Não apenas o homem, ou se desejarem o humano, é medida de todas as coisas, como tais coisas não são uma realidade para a qual possamos representar verdadeiramente. Estaríamos fadados ou à mentira (dizer que há uma representação linguística proferida pelo homem, ou por uma instância superior e aristocrática que daria conta de certo estado de coisas, algo sabidamente falso), ou fadados a dizer coisas sabidamente sem teor de verdade mas que obtém consenso de um grupo dominante, ou que são legitimadas – lembrando de Max Weber e sua definição de Estado. Ou mentimos ou falamos vacuidade: ou impomos desejos privados (de um grupo) à totalidade, justificando-o como interesse universal, ou proliferamos vozes num mundo relativista-fragmentário.
De qualquer maneira estaríamos diante de uma fragmentação relativista das representações de estados de coisas; e estaríamos diante da ausência de uma instância que pudesse ajuizar e determinar qual representação é a verdadeira, qual é a enganosa e qual é a mentirosa, sem o uso da mentira ou da violência (basta ler as primeiras páginas do texto de Michel Foucault, “Em defesa da Sociedade” para chegarmos a este veredito). A solução não é a escolha consensual de uma instância de ajuizamento e arbítrio da verdade, pois o consenso exige um lugar de verdade reconhecido por todos. Não vivemos um tempo de consenso, mas de dissenso maniqueísta proliferado por uma política niilista.
Temos, aqui, de dar um passo para trás e dizer: o homem medida de todas as coisas não é medida de coisa alguma, isto é, nada pode ser medido pelo homem, pois o próprio homem não é medida para si mesmo. Ainda mais: aqui se pode dizer que a ausência de medida é a medida de uma ausência. O homem já não é. Uma medida é algo que se fixa e passa a medir, enquanto o homem é transitivo. Hoje mede uma coisa com certa medida, amanhã sua medida é desmedida.
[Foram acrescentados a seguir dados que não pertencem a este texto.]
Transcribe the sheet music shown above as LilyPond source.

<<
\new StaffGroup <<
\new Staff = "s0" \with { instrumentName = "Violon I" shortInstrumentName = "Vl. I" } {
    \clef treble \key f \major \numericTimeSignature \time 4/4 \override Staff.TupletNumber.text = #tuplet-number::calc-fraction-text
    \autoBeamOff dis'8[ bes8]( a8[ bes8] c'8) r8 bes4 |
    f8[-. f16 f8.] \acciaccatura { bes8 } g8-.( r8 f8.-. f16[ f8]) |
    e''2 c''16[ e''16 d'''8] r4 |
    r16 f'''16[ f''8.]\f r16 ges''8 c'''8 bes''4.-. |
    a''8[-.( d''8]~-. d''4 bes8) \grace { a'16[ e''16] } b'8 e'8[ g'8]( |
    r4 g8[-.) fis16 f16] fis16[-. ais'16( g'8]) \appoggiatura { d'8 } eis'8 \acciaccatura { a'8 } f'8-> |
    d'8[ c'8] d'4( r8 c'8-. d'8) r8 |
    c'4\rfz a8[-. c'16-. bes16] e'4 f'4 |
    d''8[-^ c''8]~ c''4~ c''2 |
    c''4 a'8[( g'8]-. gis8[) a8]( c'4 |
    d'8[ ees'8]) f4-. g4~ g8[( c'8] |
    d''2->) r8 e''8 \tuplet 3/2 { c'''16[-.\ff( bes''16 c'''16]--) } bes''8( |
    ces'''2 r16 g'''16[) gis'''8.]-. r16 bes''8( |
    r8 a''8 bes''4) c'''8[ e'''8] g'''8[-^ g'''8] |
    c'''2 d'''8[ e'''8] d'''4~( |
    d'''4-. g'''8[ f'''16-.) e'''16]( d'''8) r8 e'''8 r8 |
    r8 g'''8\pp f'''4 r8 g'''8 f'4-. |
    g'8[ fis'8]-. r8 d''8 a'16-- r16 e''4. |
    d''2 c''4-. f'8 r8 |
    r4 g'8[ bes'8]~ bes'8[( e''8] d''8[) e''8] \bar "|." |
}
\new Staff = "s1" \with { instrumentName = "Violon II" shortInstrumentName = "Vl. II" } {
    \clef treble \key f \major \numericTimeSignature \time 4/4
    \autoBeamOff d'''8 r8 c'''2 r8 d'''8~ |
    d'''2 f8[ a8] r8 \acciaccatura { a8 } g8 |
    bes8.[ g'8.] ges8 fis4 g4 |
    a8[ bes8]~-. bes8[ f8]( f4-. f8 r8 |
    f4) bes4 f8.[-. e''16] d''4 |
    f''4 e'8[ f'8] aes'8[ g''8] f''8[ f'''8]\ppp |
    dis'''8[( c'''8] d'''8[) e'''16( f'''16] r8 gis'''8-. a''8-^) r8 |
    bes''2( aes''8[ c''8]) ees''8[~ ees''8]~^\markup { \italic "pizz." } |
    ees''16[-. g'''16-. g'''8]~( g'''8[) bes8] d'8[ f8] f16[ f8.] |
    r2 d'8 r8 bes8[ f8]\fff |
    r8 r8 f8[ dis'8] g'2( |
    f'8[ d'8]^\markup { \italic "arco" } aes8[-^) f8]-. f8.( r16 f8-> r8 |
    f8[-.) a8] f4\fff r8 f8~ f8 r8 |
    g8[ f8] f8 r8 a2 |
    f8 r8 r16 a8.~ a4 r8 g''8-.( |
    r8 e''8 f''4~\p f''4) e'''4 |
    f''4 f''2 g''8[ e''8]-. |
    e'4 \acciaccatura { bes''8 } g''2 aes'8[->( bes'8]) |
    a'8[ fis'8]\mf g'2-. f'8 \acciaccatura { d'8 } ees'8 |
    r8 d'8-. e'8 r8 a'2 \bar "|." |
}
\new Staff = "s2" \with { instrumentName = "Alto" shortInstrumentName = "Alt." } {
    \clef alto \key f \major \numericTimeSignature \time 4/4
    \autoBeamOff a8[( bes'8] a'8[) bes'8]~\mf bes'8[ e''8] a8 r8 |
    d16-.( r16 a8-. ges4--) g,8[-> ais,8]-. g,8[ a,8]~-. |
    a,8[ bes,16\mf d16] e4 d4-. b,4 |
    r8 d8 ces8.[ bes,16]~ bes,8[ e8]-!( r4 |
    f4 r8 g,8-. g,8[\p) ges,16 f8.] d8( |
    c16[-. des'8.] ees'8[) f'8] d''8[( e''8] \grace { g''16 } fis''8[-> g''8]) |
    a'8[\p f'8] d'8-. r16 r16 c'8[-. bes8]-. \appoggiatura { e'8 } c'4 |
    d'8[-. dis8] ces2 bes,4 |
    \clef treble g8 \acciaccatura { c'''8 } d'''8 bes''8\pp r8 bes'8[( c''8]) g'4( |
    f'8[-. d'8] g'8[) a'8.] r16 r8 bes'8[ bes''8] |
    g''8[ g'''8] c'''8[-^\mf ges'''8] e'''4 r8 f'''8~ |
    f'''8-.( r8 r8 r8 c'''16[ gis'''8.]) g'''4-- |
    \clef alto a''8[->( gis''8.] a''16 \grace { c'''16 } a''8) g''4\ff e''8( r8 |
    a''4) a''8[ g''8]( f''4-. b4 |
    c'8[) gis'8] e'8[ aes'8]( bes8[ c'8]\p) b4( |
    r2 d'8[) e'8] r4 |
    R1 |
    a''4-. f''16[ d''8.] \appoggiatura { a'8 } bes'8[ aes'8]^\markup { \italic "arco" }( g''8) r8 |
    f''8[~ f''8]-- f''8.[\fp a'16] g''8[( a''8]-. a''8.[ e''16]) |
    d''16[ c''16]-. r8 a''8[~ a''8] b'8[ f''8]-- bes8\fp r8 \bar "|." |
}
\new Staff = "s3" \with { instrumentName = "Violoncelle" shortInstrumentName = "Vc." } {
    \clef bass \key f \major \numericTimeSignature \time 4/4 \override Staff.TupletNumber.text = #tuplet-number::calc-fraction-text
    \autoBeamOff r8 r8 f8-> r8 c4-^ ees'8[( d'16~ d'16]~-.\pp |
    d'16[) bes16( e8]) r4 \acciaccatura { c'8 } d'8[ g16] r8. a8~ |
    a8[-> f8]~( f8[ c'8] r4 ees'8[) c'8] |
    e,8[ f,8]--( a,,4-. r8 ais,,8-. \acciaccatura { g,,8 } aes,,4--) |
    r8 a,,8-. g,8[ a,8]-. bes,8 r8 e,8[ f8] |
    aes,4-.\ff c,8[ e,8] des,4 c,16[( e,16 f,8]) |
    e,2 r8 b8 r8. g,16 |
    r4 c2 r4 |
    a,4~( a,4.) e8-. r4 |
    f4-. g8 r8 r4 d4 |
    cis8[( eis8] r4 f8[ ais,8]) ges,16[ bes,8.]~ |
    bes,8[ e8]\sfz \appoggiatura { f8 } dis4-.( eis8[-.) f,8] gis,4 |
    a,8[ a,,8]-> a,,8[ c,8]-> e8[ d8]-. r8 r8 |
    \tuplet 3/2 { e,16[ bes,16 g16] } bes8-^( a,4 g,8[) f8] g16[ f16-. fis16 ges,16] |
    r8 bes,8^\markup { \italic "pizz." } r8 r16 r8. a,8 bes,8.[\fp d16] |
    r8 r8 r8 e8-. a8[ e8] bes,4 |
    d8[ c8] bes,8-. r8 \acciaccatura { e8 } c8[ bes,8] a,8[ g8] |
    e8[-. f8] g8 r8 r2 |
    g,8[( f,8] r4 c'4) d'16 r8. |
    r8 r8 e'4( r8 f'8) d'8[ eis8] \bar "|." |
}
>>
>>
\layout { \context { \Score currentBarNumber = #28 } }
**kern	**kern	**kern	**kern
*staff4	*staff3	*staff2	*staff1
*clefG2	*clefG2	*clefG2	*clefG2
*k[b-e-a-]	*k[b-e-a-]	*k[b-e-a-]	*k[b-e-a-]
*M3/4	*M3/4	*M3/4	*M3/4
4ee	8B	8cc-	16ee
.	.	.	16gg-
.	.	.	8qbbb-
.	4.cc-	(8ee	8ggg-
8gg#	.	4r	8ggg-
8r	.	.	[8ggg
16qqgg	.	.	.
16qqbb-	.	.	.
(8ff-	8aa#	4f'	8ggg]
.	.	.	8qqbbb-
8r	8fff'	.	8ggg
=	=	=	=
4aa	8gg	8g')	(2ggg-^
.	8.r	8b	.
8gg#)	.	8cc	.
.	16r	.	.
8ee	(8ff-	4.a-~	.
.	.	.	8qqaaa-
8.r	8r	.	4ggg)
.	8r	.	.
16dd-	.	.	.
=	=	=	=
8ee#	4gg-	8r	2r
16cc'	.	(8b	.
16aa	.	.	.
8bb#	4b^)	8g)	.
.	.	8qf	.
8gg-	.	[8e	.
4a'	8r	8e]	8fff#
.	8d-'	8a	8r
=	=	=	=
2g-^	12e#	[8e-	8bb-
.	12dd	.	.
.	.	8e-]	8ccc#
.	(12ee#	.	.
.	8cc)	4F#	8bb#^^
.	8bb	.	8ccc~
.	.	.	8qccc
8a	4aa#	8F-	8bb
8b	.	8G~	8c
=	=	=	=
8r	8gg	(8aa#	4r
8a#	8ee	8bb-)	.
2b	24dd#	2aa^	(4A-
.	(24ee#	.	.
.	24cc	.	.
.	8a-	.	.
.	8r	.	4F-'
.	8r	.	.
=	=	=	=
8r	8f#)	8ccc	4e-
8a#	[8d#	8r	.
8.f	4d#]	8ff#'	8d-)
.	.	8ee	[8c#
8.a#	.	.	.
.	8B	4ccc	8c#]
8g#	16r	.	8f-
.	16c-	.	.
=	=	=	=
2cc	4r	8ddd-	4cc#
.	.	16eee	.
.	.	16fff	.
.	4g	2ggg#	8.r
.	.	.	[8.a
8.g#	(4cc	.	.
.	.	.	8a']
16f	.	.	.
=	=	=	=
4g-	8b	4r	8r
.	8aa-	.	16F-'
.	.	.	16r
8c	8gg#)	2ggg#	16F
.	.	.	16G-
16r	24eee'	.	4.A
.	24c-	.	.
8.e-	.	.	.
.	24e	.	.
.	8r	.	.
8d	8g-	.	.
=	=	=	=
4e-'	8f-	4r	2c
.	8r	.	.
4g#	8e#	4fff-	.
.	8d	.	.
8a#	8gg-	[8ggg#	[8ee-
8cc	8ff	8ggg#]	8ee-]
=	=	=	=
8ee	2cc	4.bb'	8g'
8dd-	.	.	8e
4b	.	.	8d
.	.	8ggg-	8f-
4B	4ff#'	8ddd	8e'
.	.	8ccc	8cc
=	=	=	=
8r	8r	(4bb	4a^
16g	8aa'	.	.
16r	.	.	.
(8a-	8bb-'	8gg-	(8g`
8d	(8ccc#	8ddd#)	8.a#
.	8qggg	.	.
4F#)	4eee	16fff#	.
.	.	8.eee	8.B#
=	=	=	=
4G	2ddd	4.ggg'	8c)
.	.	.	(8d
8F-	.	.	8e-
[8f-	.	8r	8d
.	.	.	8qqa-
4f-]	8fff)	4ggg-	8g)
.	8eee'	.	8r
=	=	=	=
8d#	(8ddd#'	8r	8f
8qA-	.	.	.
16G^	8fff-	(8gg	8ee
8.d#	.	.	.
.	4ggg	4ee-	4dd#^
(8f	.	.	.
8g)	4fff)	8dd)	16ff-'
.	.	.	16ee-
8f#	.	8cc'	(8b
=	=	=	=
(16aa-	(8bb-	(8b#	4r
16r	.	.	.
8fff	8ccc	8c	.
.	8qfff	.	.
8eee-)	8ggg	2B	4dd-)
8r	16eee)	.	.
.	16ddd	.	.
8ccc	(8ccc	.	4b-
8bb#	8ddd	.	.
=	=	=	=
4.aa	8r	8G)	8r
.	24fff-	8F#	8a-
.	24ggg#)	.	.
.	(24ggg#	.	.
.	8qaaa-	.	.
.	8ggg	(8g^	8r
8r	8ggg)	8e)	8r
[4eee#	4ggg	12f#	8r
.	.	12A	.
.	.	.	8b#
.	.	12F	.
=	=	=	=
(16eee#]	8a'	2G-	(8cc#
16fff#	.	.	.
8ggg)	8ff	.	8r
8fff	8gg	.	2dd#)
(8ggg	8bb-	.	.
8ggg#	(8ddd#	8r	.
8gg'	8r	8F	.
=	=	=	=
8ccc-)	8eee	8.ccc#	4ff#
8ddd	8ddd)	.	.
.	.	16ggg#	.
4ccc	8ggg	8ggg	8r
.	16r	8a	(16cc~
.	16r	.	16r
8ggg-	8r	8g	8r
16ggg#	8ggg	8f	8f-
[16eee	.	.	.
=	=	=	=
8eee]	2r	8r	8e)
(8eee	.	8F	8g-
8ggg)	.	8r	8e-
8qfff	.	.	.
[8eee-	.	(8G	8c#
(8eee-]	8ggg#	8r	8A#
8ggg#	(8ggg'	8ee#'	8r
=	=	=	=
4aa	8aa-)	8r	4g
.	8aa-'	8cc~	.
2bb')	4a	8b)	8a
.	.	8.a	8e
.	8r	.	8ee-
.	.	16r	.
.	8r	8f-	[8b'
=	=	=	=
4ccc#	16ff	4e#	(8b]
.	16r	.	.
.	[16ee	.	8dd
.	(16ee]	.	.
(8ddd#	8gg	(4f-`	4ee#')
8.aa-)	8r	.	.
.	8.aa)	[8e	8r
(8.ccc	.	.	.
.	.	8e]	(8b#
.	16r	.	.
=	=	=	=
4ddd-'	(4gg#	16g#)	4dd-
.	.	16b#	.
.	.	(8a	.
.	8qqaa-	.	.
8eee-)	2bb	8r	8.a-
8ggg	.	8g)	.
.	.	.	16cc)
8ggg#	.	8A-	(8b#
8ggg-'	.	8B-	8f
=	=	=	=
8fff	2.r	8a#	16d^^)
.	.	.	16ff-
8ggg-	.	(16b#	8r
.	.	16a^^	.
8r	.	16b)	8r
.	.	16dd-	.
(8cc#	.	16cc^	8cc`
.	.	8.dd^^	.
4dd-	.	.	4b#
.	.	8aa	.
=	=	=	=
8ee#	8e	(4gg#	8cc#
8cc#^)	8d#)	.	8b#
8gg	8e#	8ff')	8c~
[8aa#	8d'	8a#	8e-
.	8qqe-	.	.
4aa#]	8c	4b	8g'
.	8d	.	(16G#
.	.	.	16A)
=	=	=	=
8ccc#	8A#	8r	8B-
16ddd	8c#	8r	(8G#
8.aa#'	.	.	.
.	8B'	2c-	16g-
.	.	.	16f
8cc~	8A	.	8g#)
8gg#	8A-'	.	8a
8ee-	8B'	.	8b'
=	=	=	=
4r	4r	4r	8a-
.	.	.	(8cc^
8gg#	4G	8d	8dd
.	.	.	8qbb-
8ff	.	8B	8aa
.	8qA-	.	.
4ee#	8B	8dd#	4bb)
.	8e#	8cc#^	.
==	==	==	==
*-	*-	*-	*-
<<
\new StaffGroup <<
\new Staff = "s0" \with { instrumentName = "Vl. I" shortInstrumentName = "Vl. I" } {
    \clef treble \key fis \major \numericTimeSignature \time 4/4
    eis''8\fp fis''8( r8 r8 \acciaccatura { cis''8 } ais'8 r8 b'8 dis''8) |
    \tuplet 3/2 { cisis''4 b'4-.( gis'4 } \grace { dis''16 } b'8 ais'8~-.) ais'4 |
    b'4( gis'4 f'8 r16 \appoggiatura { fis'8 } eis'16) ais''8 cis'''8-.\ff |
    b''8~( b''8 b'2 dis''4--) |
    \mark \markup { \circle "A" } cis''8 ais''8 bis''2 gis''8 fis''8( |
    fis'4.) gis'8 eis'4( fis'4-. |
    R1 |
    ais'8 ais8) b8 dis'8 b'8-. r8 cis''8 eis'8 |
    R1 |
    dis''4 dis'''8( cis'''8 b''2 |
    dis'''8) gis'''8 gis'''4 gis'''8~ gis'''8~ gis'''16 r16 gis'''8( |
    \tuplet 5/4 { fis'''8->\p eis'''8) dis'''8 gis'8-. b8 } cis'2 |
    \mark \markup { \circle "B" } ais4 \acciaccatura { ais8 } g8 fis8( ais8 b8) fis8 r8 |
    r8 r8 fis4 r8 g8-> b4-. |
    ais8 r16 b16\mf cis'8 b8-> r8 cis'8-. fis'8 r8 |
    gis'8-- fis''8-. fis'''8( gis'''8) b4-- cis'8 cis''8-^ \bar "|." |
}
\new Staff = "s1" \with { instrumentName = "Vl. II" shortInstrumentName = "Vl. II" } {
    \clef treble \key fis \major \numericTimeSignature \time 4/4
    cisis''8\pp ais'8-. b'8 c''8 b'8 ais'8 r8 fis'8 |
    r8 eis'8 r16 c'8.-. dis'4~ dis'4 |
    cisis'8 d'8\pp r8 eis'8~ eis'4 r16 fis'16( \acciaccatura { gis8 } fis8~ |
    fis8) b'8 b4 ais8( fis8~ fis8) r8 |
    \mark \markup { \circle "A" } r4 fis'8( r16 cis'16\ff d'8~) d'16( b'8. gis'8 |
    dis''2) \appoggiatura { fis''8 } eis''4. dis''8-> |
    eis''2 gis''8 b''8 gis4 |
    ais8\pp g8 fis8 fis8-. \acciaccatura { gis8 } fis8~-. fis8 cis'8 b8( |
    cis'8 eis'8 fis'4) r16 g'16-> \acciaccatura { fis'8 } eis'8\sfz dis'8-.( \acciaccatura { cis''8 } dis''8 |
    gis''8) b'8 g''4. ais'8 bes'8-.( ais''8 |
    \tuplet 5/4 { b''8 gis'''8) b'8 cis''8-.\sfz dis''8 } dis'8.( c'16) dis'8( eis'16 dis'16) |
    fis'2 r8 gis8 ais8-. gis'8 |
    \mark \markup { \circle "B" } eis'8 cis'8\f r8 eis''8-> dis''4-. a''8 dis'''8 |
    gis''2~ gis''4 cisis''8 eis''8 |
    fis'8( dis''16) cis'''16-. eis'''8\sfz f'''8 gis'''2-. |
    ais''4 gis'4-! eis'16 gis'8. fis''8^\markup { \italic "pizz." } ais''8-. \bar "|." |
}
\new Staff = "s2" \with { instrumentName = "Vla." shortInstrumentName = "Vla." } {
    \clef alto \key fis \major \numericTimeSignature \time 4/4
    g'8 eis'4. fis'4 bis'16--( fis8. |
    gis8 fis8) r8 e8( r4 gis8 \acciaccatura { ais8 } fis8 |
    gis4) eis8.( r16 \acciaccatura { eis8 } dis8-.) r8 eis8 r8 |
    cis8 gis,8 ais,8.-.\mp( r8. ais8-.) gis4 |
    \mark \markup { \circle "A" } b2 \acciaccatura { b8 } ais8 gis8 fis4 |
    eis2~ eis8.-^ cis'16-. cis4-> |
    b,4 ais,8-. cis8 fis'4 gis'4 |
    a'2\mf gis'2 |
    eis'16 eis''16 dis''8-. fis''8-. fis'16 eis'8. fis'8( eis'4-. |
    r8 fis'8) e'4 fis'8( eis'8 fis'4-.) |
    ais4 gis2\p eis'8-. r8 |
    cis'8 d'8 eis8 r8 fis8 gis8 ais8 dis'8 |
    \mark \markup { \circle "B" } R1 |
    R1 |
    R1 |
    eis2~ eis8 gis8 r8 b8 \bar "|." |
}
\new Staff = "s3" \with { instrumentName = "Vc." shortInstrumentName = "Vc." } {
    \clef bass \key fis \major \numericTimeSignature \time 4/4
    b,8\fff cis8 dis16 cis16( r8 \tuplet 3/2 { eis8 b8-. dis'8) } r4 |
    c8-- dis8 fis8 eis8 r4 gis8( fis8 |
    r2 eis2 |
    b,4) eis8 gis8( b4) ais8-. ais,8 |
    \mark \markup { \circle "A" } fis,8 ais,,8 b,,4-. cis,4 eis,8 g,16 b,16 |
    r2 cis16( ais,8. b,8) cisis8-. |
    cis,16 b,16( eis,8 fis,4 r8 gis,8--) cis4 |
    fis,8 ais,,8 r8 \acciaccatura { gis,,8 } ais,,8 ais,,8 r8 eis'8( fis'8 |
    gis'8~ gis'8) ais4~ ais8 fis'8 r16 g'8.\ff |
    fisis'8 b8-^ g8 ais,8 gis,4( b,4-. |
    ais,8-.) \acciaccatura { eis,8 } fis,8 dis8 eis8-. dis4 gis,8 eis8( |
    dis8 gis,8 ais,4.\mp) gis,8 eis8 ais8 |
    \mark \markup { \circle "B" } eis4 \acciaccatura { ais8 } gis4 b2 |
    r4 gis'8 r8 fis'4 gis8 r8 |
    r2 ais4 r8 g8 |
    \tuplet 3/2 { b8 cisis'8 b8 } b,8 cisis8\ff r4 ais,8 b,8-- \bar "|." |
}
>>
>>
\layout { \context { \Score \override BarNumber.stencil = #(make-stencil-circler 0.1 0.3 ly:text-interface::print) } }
Juntamente com a desmedida, a ausência de medida, foi-se o homem e com ele a verdade. Toda narrativa que reclama uma verdade que se possa contrapor à mentira, mente ao não declarar que no interior recôndito desta justificativa se esconde a pretensão de um poder maquiavélico de dominação. A verdade, hoje, é o slogan (grito de guerra) que remete à arregimentação de certos ânimos de enfrentamento do contraditório a fim e eliminar seu proponente.
O homem, o verdadeiro humano é aquele que ao ouvir o slogan reduplica-o e lança-se freneticamente contra o falso que é a mentira. O verdadeiro humano, medida de todas as coisas, que realiza o mando do slogan de permitir viver-fazer morrer, reage insanamente ao estímulo da aristocracia que ainda vive como os grupos guerreiros lutando para impor suas verdades, procriar-se, expandir-se.